Vaksin Palsu Dianggap Sama Saja Kejahatan Genosida

Salah satu contoh vaksin palsu milik Kementerian Kesehatan yang pernah ditemukan. Umumnya vaksin ini diganti label dan menggunakan botol bekas/Ilustrasi.
Sumber :
  • VIVA.co.id/Filzah Adini Lubis

VIVA.co.id – Anggota Komisi IX DPR RI, Roberth Rouw, mendesak polisi memberi sanksi tegas bagi pelaku dan penyebar vaksin palsu. Ia khawatir tnapa ada sanksi tegas dan pembiaran, vaksin palsu akan akan menghancurkan satu generasi seperti genosida.

"Saya minta agar pelaku-pelaku ini diberi hukuman seberat-beratnya serta diberlakukan pasal berlapis. Karena ini perbuatan yang sangat keji. Dan bila dibiarkan ini bisa terjadi genosida, artinya kita bisa kehilangan satu generasi," tegas Roberth saat dihubungi, Jumat 15 Juli 2016.

Politikus partai Gerindra ini mendesak Satgas Penanganan Vaksin Palsu dan BPOM agar segera menginstruksikan semua provinsi melakukan penelitian dan investigasi lebih mendalam terkait peredaran vaksin palsu.

"Ini harus tegas dan tuntas terhadap peredaran vaksin palsu. Sebab, saat ini vaksin palsu sudah tersebar di sembilan provinsi. Harus ada laporan dari 34 provinsi yan jelas," ungkapnya.

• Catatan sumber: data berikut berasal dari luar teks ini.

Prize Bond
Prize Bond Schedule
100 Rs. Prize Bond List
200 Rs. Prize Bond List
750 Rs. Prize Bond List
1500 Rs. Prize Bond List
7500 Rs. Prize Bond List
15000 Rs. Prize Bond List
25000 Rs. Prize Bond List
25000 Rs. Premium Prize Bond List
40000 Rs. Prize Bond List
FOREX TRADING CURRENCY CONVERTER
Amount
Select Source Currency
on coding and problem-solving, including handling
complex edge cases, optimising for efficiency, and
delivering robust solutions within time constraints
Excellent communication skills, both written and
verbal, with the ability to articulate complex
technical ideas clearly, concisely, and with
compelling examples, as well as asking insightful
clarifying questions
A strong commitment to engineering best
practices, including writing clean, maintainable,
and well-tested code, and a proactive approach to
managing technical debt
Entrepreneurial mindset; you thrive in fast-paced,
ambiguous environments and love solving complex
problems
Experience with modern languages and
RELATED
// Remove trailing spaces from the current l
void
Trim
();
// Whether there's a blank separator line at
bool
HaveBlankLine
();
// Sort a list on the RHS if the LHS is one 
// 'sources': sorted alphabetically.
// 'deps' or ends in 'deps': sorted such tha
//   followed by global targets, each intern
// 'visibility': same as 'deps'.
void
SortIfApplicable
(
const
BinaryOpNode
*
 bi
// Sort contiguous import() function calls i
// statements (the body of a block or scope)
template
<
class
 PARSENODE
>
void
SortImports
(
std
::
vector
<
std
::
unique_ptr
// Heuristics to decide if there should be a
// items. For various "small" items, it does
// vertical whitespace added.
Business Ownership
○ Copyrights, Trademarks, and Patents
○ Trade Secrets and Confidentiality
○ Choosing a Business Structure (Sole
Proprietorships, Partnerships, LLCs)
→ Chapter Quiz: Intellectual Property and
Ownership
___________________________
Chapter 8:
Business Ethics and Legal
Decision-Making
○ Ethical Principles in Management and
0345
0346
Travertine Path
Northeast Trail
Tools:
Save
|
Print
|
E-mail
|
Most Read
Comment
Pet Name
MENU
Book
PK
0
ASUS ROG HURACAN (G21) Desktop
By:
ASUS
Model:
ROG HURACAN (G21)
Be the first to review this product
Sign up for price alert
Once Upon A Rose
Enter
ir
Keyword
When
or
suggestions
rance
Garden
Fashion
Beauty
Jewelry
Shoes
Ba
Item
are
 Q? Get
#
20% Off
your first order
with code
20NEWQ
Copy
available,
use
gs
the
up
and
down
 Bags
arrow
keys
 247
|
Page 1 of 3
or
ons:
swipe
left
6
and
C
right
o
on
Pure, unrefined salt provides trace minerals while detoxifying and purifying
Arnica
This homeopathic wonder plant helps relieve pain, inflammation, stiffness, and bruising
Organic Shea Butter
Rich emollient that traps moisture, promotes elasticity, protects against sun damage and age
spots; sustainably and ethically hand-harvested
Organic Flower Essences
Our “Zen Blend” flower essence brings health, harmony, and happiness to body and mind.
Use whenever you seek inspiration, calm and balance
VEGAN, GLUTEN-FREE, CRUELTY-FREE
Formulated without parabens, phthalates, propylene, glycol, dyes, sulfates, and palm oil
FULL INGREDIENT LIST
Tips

Roberth menambahkan Satgas Penanganan Vaksin Palsu Harus kembali memeriksa anak-anak yang telah melakukan vaksinasi di Rumah Sakit atau Fasyankes (Fasilitas dan Layanan Kesehatan) yang diduga menggunakan vaksin palsu. Ini demi kesehatan dana masa depan anak Indonesia.

"Selidiki masalah ini sampai tuntas. Kemenkes memiliki data lengkap anak-anak yang telah melakukan vaksinasi di rumah sakit, puskesmas, atau Fasyankes lainnya yang diduga menggunakan vaksin palsu. Periksa dan ambil sample anak-anak itu, jangan sampai anak-anak itu menjadi korban," ungkap Roberth.

Politikus asal Papua ini meminta kepada pemerintah untuk meminta maaf kepada seluruh masyarakat Indonesia atas kelalaian hingga peredaran vaksin palsu bis terjadi selama 13 tahun.

"Harus ada permohonan maaf dari pemerintah. Malah masyarakat tidak bisa dibiarkan begini saja. Ini negara. Siapa pun yang menjadi pemimpin harus bertanggung jawab," lanjut Roberth.